24/7 Wall St. Key Points:

  • Sticky inflation likely puts the Federal Reserve rate cuts on hold in January.
  • The December 25-basis-point rate cut may be the last until the spring.
  • Stifel’s Barry Bannister makes a major market call after a massive two-year rally.
  • If you feel your portfolio could use a major checkup, a qualified financial advisor is the right person to turn to now. To get started, click here today. (sponsored)

The stock market was crushed in the first quarter of 2020 as the COVID-19 pandemic unfolded. We saw a stunning 34% decline from the high on February 19, 2020, to the low on March 23. At the absolute bottom of the selling, Bannister suggested that clients buy stocks.

That high-velocity sell-off included a startling day on March 16, when the Dow Jones industrials dropped 12.9%, the second biggest one-day drop after the disaster in 1987. The S&P 500 fell 12%, its third most significant percentage drop, and the Nasdaq declined a staggering 12.3%, the most significant loss ever for the tech-heavy index.

By no means is Bannister a Wall Street perma-bear always predicting gloom and doom. He has consistently used market metrics and historical data for some of Wall Street’s most incredible upside calls. Different from some one-and-done equity strategists who made a great call and were never right again, Barry has consistently made solid calls for both upside and downside moves.

This time, after a massive two-year rally that has printed back-to-back 20% plus moves for the S&P 500 for the first time since the mid-to-late 1990s and a stunning 30% jump for the Nasdaq on the back of an artificial intelligence-driven frenzy tech rally, he thinks the equity stop lights are flashing yellow, and with good reason.

Bannister and his team noted this in a recent Stifel research report for Institutional and Retail clients of the firm:

Our 2025 view is that U.S. real GDP will decelerate to about 1.5% in the second half of 2025 (recently >3% growth) with sticky Core PCE inflation just under 3%, contributing to an S&P 500 correction of 10-15% by the second half of the year. U.S. real GDP growth slows in the year’s second half as lower real wages (slowing wages combined with flat inflation) pressure consumption growth, while fixed investment and net exports weaken.

All this occurs at a time when stock valuations and Growth vs. Value are at extremes since every generation has a bubble mentality (inflation-adjusted S&P 500 peaks in 1929, 1968, and 2000), this being ours. We also expect the Fed to pause at the January 29th meeting at 4% (2 more cuts, then done well into 2H25) due to sticky inflation and zero fiscal visibility, with the inflation-leery Fed standing pat too long in the second half of 2025 despite GDP slowing.

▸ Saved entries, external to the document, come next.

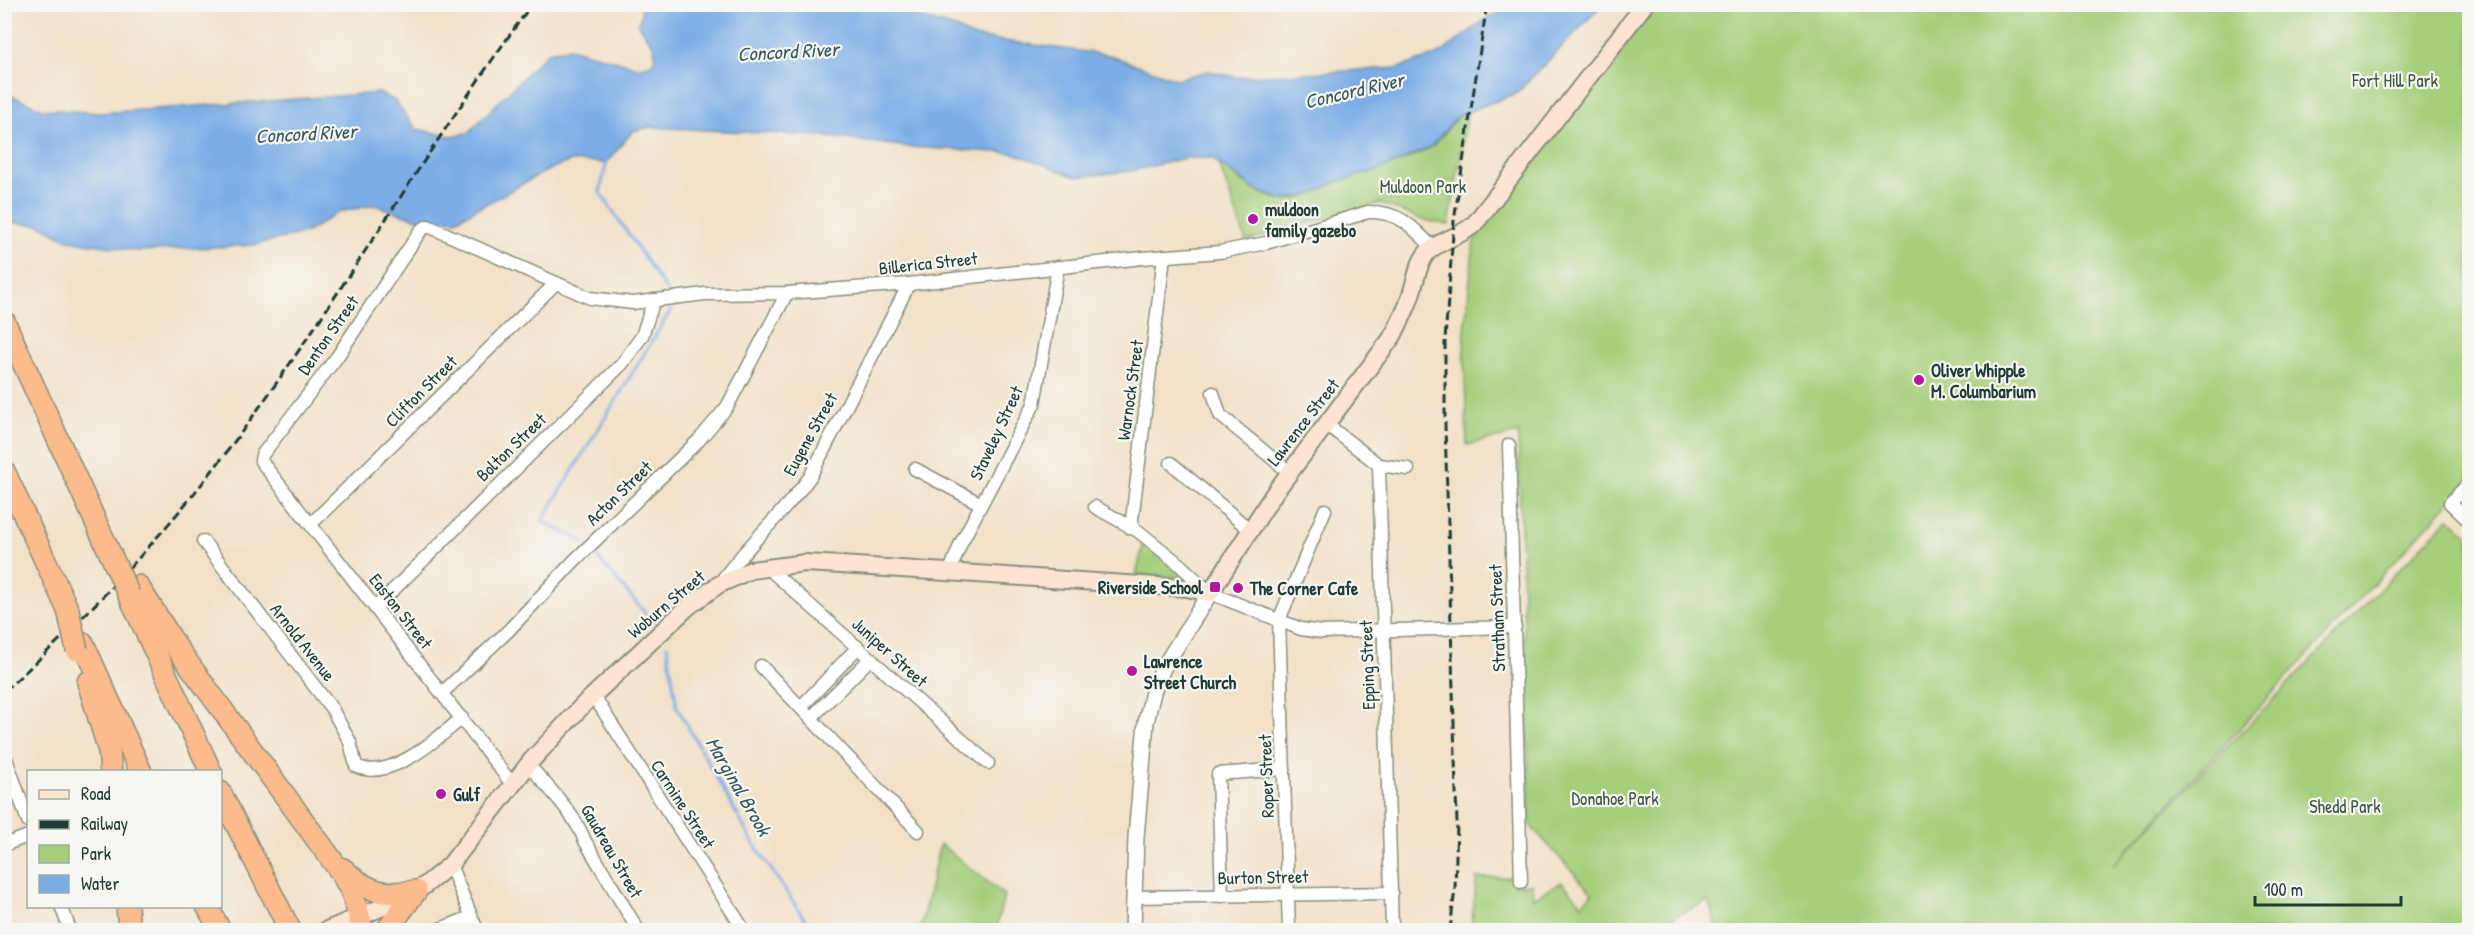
<svg xmlns="http://www.w3.org/2000/svg" width="2474" height="935" viewBox="0 0 2474 935" font-family="'Patrick Hand',sans-serif">
<style>
.green{fill:#a6cf7b;stroke:#628658;stroke-width:1.5}
.water{fill:#7bade6;stroke:#4d758d;stroke-width:1.5}
.lines{fill:none;stroke-linecap:round;stroke-linejoin:round}
.stream{stroke:#7bade6;stroke-width:3}
.minor-casing{stroke:#888f7e;stroke-width:15}
.tertiary-casing{stroke:#888f7e;stroke-width:18}
.secondary-casing{stroke:#888f7e;stroke-width:20}
.motorway-casing{stroke:#888f7e;stroke-width:24}
.minor{stroke:#fff;stroke-width:12}
.tertiary{stroke:#fff;stroke-width:15}
.secondary{stroke:#fde4d1;stroke-width:16}
.motorway{stroke:#fbbb8c;stroke-width:21}
.rail{stroke:#1f3d34;stroke-width:3;stroke-dasharray:9 4.5;stroke-linecap:butt}
.minor-bridge-casing{stroke:#888f7e;stroke-width:15;stroke-linecap:butt}
.motorway-bridge-casing{stroke:#888f7e;stroke-width:24;stroke-linecap:butt}
.minor-bridge{stroke:#fff;stroke-width:12}
.motorway-bridge{stroke:#fbbb8c;stroke-width:21}
.poi-dot{fill:#b5179e;stroke:#f6f6f2;stroke-width:2}
.labels{text-anchor:middle;dominant-baseline:central;stroke-width:4.5;stroke-linejoin:round;paint-order:stroke}
.park-label{font-size:18px;fill:#3a5a42;stroke:#f6f6f2}
.poi-label{font-size:18px;font-weight:bold;fill:#1f3d34;stroke:#f6f6f2;text-anchor:start}
.street-label{font-size:18px;fill:#1f3d34;stroke:#f6f6f2}
.water-label{font-size:20px;font-style:italic;fill:#365960;stroke:#f6f6f2}
</style>
<rect width="100%" height="100%" fill="#f6f6f2"/>
<filter id="ink" filterUnits="userSpaceOnUse"><feTurbulence type="fractalNoise" baseFrequency=".0167" numOctaves="2"/><feDisplacementMap in="SourceGraphic" scale="12" xChannelSelector="R" yChannelSelector="G"/><feConvolveMatrix kernelMatrix="1 2 1 2 8 2 1 2 1" color-interpolation-filters="sRGB"/></filter>
<filter id="wash" filterUnits="userSpaceOnUse"><feTurbulence type="fractalNoise" baseFrequency=".008" numOctaves="4" result="noise"/><feDisplacementMap in="SourceGraphic" scale="24" xChannelSelector="R" yChannelSelector="G"/><feGaussianBlur stdDeviation="1.35" result="paint"/><feColorMatrix in="noise" values="0 0 0 0 0 0 0 0 0 0 0 0 0 0 0 0 0 1.4 0 .05"/><feComposite in="paint" operator="in"/></filter>
<g filter="url(#wash)">
<rect width="100%" height="100%" fill="#f2e1c7"/>
<g class="green">
<polygon points="1656,5 2469,5 2469,481 2113,865 2449,518 2469,535 2469,930 1718,930 1708,901 1646,930 1471,930 1477,878 1513,877 1514,885 1532,884 1533,898 1562,882 1582,904 1592,893 1530,825 1518,433 1467,445 1464,339 1474,240"/>
<path d="M1468,111L1449,225L1420,219L1380,203L1246,241L1219,164C1237,177 1259,197 1283,200C1303,202 1320,187 1339,181C1369,171 1400,165 1429,148C1445,139 1449,120 1468,111Z"/>
<polygon points="1144,541 1187,578 1136,575"/>
<polygon points="940,844 1004,895 996,930 920,930"/>
</g>
<polygon class="water" points="651,5 893,5 914,16 953,27 974,37 1109,55 1176,79 1209,71 1236,77 1399,68 1441,53 1490,16 1497,14 1510,5 1602,5 1517,93 1457,116 1431,147 1380,170 1336,182 1313,194 1283,200 1256,190 1211,158 1186,158 1131,171 1076,177 1014,153 909,147 821,136 650,127 633,131 606,163 572,161 552,168 456,220 418,219 374,205 339,212 307,232 255,245 138,251 68,240 40,225 5,222 5,96 10,95 43,109 100,113 379,93 394,100 416,129 451,136 468,133 548,52 569,48 639,67 649,65 655,60 654,47 639,25 642,7"/>
<g class="lines">
<g class="stream">
<polyline points="607,160 600,192 666,290"/>
<polyline points="584,542 542,521 671,310"/>
<polyline points="597,557 653,622"/>
<polyline points="667,645 677,707 752,841 812,930"/>
</g>
</g>
</g>
<g filter="url(#ink)">
<g class="lines">
<defs>
<g id="minor">
<polyline points="1213,393 1220,415 1289,472"/>
<polyline points="1326,424 1379,465 1392,930"/>
<polyline points="1509,445 1521,882"/>
<polyline points="1171,463 1250,530"/>
<polyline points="1379,465 1408,469"/>
<polyline points="915,469 981,504"/>
<polyline points="2470,482 2450,503 2470,522"/>
<polyline points="1095,507 1138,531 1179,564 1210,593 1301,629 1321,632 1436,629"/>
<polyline points="311,524 556,283"/>
<polyline points="1131,528 1164,256"/>
<path d="M203,541L332,709L350,742L356,766C389,783 438,738 462,718"/>
<polyline points="768,568 988,763"/>
<polyline points="949,573 961,543 1034,404 1058,267"/>
<path d="M720,583C747,545 782,515 810,477L909,284"/>
<polyline points="376,607 622,364 642,336 654,300"/>
<polyline points="1473,628 1515,627"/>
<polyline points="761,666 918,831"/>
<polyline points="442,693 508,631 574,561 699,440 727,407 787,293"/>
<polyline points="593,695 744,930"/>
<polyline points="801,707 858,647"/>
<polyline points="811,718 871,658"/>
<polyline points="4,753 28,821"/>
<path d="M528,764C549,789 573,811 585,841L638,930"/>
<path d="M512,784L261,461L262,455L337,357L421,230L428,226L590,298L633,303L705,294L787,293L909,284L1142,258L1220,252L1266,243L1368,212C1399,211 1413,227 1433,248"/>
<polyline points="4,845 28,836"/>
<polyline points="450,865 477,930"/>
<polyline points="1222,896 1218,774 1284,769"/>
<polyline points="1134,897 1392,893"/>
<polyline points="61,906 70,930"/>
<polyline points="437,930 471,917"/>
<polyline points="1289,930 1279,620 1325,510"/>
</g>
<polyline id="tertiary" points="1133,930 1136,837 1146,722 1153,692 1163,668 1210,593"/>
<path id="secondary" d="M327,930L402,899L424,886L450,865L531,761L583,705L689,606L718,585L751,570L805,563L841,565L1187,588L1210,593L1275,492L1393,336C1399,323 1406,311 1410,298C1415,284 1417,266 1426,254C1439,239 1463,237 1476,222L1645,4"/>
<g id="motorway">
<polyline points="4,321 114,562"/>
<polyline points="4,471 68,610"/>
<polyline points="138,586 177,648 340,871 352,892 363,930"/>
<polyline points="129,595 211,772"/>
<polyline points="83,643 141,772"/>
<polyline points="88,682 109,751 111,772"/>
<polyline points="220,792 290,930"/>
<path d="M343,869C367,892 383,896 416,891"/>
<polyline points="127,906 129,930"/>
<polyline points="207,906 220,930"/>
<polyline points="387,930 416,891"/>
</g>
</defs>
<use href="#minor" class="minor-casing"/>
<use href="#tertiary" class="tertiary-casing"/>
<use href="#secondary" class="secondary-casing"/>
<use href="#motorway" class="motorway-casing"/>
<use href="#minor" class="minor"/>
<use href="#tertiary" class="tertiary"/>
<use href="#secondary" class="secondary"/>
<use href="#motorway" class="motorway"/>
<g class="rail">
<path d="M4,691C87,618 162,537 229,449C336,305 426,149 532,4"/>
<polyline points="1450,930 1455,889 1457,824 1445,425 1445,339 1454,221 1487,4"/>
</g>
<defs>
<polyline id="minor-bridge" points="1436,629 1473,628"/>
<g id="motorway-bridge">
<polyline points="114,562 129,595"/>
<polyline points="68,610 77,650"/>
</g>
</defs>
<use href="#minor-bridge" class="minor-bridge-casing"/>
<use href="#motorway-bridge" class="motorway-bridge-casing"/>
<use href="#minor-bridge" class="minor-bridge"/>
<use href="#motorway-bridge" class="motorway-bridge"/>
</g>
</g>
<g class="poi-dot">
<circle cx="1253" cy="219" r="6"/>
<circle cx="1919" cy="380" r="6"/>
<rect x="1209" y="581" width="12" height="12" rx="3"/>
<circle cx="1238" cy="588" r="6"/>
<circle cx="1132" cy="671" r="6"/>
<circle cx="441" cy="794" r="6"/>
</g>
<g class="labels">
<g class="park-label">
<text x="2395" y="80">Fort Hill Park</text>
<text x="1423" y="186">Muldoon Park</text>
<text x="1615" y="798">Donahoe Park</text>
<text x="2345" y="806">Shedd Park</text>
</g>
<g class="poi-label">
<text x="1265" y="209">muldoon<tspan x="1265" dy="21">family gazebo</tspan></text>
<text x="1931" y="370">Oliver Whipple<tspan x="1931" dy="21">M. Columbarium</tspan></text>
<text x="1203" y="587" text-anchor="end">Riverside School</text>
<text x="1250" y="588">The Corner Cafe</text>
<text x="1144" y="661">Lawrence<tspan x="1144" dy="21">Street Church</tspan></text>
<text x="453" y="794">Gulf</text>
</g>
<g class="street-label">
<text transform="translate(928 263) rotate(-6)">Billerica Street</text>
<text transform="translate(328 335) rotate(-55)">Denton Street</text>
<text transform="translate(1130 390) rotate(-82)">Warnock Street</text>
<text transform="translate(421 391) rotate(-45)">Clifton Street</text>
<text transform="translate(1303 422) rotate(-52)">Lawrence Street</text>
<text transform="translate(996 433) rotate(-65)">Staveley Street</text>
<text transform="translate(810 434) rotate(-61)">Eugene Street</text>
<text transform="translate(511 447) rotate(-44)">Bolton Street</text>
<text transform="translate(619 493) rotate(-44)">Acton Street</text>
<text transform="translate(666 604) rotate(-40)">Woburn Street</text>
<text transform="translate(401 611) rotate(52)">Easton Street</text>
<text transform="translate(1497 618) rotate(-92)">Stratham Street</text>
<text transform="translate(303 642) rotate(52)">Arnold Avenue</text>
<text transform="translate(890 652) rotate(42)">Juniper Street</text>
<text transform="translate(1367 665) rotate(-92)">Epping Street</text>
<text transform="translate(1266 776) rotate(-92)">Roper Street</text>
<text transform="translate(683 804) rotate(57)">Carmine Street</text>
<text transform="translate(612 851) rotate(60)">Gaudreau Street</text>
<text transform="translate(1263 877) rotate(-1)">Burton Street</text>
</g>
<g class="water-label">
<text transform="translate(788 51) rotate(-3)">Concord River</text>
<text transform="translate(1354 90) rotate(-13)">Concord River</text>
<text transform="translate(306 133) rotate(-3)">Concord River</text>
<text transform="translate(739 786) rotate(60)">Marginal Brook</text>
</g>
</g>
<rect width="2474" height="935" fill="none" stroke="#f6f6f2" stroke-width="24"/>
<rect x="27" y="770" width="195" height="138" fill="#f6f6f2" stroke="#a0aca6" stroke-width="1.5"/>
<rect x="39" y="790" width="30" height="9" fill="#fde4d1" stroke="#a0aca6" stroke-width="1.5"/>
<text x="81" y="800" font-size="18" fill="#1f3d34">Road</text>
<rect x="39" y="820" width="30" height="9" fill="#1f3d34" stroke="#a0aca6" stroke-width="1.5"/>
<text x="81" y="830" font-size="18" fill="#1f3d34">Railway</text>
<rect x="39" y="845" width="30" height="18" fill="#a6cf7b" stroke="#a0aca6" stroke-width="1.5"/>
<text x="81" y="860" font-size="18" fill="#1f3d34">Park</text>
<rect x="39" y="875" width="30" height="18" fill="#7bade6" stroke="#a0aca6" stroke-width="1.5"/>
<text x="81" y="890" font-size="18" fill="#1f3d34">Water</text>
<path d="M2255 896v9h146v-9" fill="none" stroke="#1f3d34" stroke-width="3"/>
<text x="2264" y="896" font-size="18" fill="#1f3d34" stroke="#f6f6f2" stroke-width="4.5" paint-order="stroke">100 m</text>
</svg>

That puts the greatest risk around mid-2025 from an economic and policy standpoint. Also, in the span of U.S. history, there have been few great disruptors like the incoming administration, which may have had two years to cement its agenda, adding headline risk to the first six months of 2025. The environment does not appear conducive to continued equity mania, and we prefer more defensive sectors (e.g., Healthcare, Utilities, Staples).

One huge positive for investors is that Bannister and his team feel there is more than enough time for those concerned about the potential for a correction in 2025 to readjust portfolio allocations, take some chips off the table, and reset capital in some of the more defensive sectors they noted.

Next week, we will have a post highlighting the high-yield dividend stocks Stifel likes in those sectors. Plus, the reality is that AI’s potential for technology and real-life applications in the world is legitimate, and the wind it has put into the sails of many technology stocks is not going away anytime soon. Clearly, we may be ready for the pause that refreshes after a huge two-year run, but the future looks very bright.